What impact would scrapping the RET have on the solar industry?
It won't be long now until the expert panel reviewing the Renewable Energy Target (RET) publishes its findings, and many groups are still keen to make their opinions known.
One of them is the Clean Energy Council (CEC), which has discussed just how important the RET is for supporting the solar power industry.
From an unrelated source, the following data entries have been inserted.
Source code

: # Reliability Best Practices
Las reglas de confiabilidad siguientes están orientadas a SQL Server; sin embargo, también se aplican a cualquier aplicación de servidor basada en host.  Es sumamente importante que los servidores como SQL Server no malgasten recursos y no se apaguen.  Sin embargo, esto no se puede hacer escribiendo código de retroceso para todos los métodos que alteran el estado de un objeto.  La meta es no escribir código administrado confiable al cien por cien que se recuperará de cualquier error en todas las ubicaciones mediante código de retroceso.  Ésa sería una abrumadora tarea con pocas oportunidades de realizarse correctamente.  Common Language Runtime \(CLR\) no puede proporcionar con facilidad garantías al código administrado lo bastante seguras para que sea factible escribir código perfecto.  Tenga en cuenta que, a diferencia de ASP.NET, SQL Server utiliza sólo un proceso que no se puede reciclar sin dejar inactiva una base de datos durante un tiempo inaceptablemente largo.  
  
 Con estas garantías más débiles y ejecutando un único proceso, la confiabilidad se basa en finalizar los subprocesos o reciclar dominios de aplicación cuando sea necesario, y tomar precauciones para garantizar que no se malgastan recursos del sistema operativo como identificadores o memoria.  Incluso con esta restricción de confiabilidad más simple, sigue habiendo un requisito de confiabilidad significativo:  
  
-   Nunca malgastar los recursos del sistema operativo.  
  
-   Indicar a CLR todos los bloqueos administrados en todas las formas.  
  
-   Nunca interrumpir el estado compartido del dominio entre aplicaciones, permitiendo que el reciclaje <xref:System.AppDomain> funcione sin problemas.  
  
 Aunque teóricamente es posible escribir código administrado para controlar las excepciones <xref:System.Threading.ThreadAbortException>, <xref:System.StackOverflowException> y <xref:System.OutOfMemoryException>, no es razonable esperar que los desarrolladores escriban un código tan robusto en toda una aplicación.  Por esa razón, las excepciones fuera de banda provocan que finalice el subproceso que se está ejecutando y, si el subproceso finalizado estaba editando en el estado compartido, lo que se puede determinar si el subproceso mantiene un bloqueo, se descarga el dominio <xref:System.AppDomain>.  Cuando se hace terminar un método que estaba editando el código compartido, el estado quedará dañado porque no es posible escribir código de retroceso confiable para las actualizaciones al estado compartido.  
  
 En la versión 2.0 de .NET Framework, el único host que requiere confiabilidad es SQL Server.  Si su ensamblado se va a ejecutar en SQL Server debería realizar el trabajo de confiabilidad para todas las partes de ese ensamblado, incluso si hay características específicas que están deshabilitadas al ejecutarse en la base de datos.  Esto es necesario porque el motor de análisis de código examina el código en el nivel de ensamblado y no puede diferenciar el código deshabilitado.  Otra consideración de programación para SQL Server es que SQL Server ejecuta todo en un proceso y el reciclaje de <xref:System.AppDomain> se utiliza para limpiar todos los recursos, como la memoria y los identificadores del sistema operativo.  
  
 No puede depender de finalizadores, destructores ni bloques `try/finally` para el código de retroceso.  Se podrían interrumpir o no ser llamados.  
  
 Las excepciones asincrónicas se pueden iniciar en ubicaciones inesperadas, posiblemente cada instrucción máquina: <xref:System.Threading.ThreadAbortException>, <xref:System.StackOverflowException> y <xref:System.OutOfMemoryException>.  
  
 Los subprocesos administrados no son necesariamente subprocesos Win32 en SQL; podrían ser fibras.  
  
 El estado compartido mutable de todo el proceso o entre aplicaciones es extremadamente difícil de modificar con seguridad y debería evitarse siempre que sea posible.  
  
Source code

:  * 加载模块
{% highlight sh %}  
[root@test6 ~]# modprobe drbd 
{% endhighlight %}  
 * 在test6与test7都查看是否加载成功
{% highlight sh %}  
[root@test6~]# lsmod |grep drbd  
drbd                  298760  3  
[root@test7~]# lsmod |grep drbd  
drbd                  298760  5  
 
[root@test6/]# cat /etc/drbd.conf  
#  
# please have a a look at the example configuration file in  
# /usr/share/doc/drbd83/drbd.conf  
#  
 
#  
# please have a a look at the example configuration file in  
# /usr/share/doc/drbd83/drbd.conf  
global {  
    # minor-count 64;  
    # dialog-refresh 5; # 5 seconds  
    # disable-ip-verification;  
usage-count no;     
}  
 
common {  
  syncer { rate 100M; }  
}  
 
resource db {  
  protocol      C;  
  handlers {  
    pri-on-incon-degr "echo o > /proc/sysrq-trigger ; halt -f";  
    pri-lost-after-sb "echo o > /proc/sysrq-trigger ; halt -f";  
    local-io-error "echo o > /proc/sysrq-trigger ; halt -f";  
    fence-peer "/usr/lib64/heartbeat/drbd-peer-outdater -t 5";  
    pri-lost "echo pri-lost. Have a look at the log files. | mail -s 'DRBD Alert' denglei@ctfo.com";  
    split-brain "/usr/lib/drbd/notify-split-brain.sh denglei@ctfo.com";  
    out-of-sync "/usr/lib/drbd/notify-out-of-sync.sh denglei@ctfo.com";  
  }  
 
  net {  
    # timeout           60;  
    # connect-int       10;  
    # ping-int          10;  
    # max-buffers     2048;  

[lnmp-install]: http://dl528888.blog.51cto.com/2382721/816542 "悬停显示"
With Australia striving to make better use of renewables, the group believes it makes perfect sense for the RET to remain in place.
Keeping renewable sector employment afloat
Acting Chief Executive of the CEC Kane Thornton explained how the sector currently employs 13,000 workers and 5,800 of them could find themselves out of work if the RET is disbanded.
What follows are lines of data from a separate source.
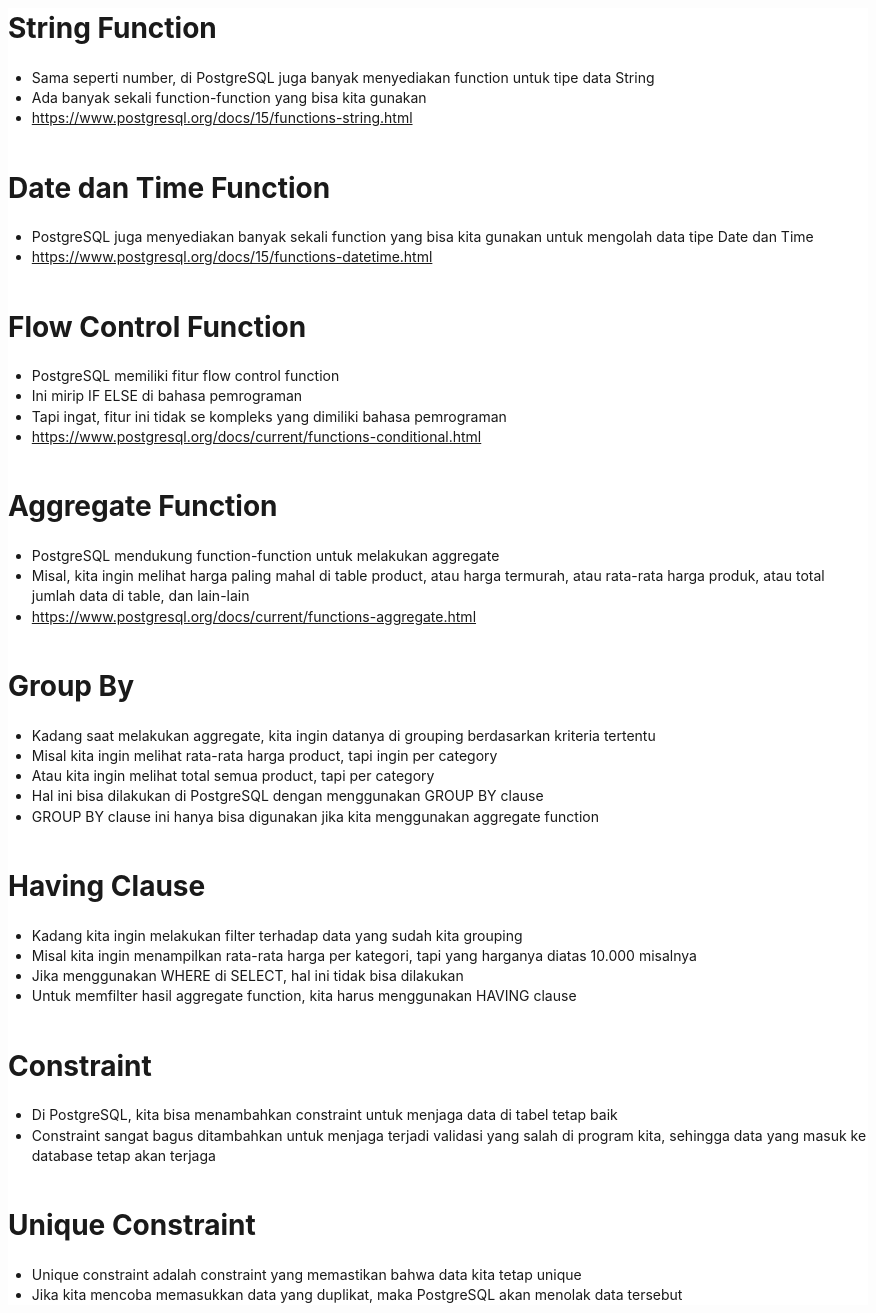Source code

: # String Function
- Sama seperti number, di PostgreSQL juga banyak menyediakan function untuk tipe data String
- Ada banyak sekali function-function yang bisa kita gunakan
- <https://www.postgresql.org/docs/15/functions-string.html>

# Date dan Time Function
- PostgreSQL juga menyediakan banyak sekali function yang bisa kita gunakan untuk mengolah data tipe Date dan Time
- <https://www.postgresql.org/docs/15/functions-datetime.html>

# Flow Control Function
- PostgreSQL memiliki fitur flow control function
- Ini mirip IF ELSE di bahasa pemrograman
- Tapi ingat, fitur ini tidak se kompleks yang dimiliki bahasa pemrograman
- <https://www.postgresql.org/docs/current/functions-conditional.html>

# Aggregate Function
- PostgreSQL mendukung function-function untuk melakukan aggregate
- Misal, kita ingin melihat harga paling mahal di table product, atau harga termurah, atau rata-rata harga produk, atau total jumlah data di table, dan lain-lain
- <https://www.postgresql.org/docs/current/functions-aggregate.html>

# Group By
- Kadang saat melakukan aggregate, kita ingin datanya di grouping berdasarkan kriteria tertentu
- Misal kita ingin melihat rata-rata harga product, tapi ingin per category
- Atau kita ingin melihat total semua product, tapi per category
- Hal ini bisa dilakukan di PostgreSQL dengan menggunakan GROUP BY clause
- GROUP BY clause ini hanya bisa digunakan jika kita menggunakan aggregate function

# Having Clause
- Kadang kita ingin melakukan filter terhadap data yang sudah kita grouping
- Misal kita ingin menampilkan rata-rata harga per kategori, tapi yang harganya diatas 10.000 misalnya
- Jika menggunakan WHERE di SELECT, hal ini tidak bisa dilakukan
- Untuk memfilter hasil aggregate function, kita harus menggunakan HAVING clause

# Constraint
- Di PostgreSQL, kita bisa menambahkan constraint untuk menjaga data di tabel tetap baik
- Constraint sangat bagus ditambahkan untuk menjaga terjadi validasi yang salah di program kita, sehingga data yang masuk ke database tetap akan terjaga

# Unique Constraint
- Unique constraint adalah constraint yang memastikan bahwa data kita tetap unique
- Jika kita mencoba memasukkan data yang duplikat, maka PostgreSQL akan menolak data tersebut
If Australia is no longer working towards the aim of sourcing 20 per cent of its energy needs from renewable sources by 2020, the production of related technologies could be seriously jeopardised.
At a time when employment is high on the political agenda, the CEC suggested that the best course of action would be to maintain the RET at its current level.
Bringing investment to the economy
Closely linked to job creation is the level of investment in the economy that solar brings - something the CEC believes could be derailed if the wrong decision is made.
Figures show solar has contributed $10 billion of consumer investment to the national economy over the past five years alone, with the potential for this figure to be increased even further.
"These systems have helped to reduce sharp spikes in electricity demand on some of the hottest days of the year, reducing costs for all consumers and easing the strain on the whole power system," said Mr Thornton.
He argued that slashing the RET would play right into the hands of coal-fired power stations, rather than supporting the renewable sector at a time when it's able to thrive.
Bringing down electricity prices
One of the obvious benefits of supporting solar power is the positive impact it has on electricity prices, which is especially important as people face increasing pressure from rising household bills.
Mr Thornton emphasised how it's low to middle-income households that are reaping the most benefits from solar panels at the moment.
"These are the groups that will be most disadvantaged by any cut in the target. Given what a nation of sun lovers we are, solar should have a bright future," he noted.
Mr Thornton argued that scrapping the RET will not have a positive impact on either consumers or the wider economy.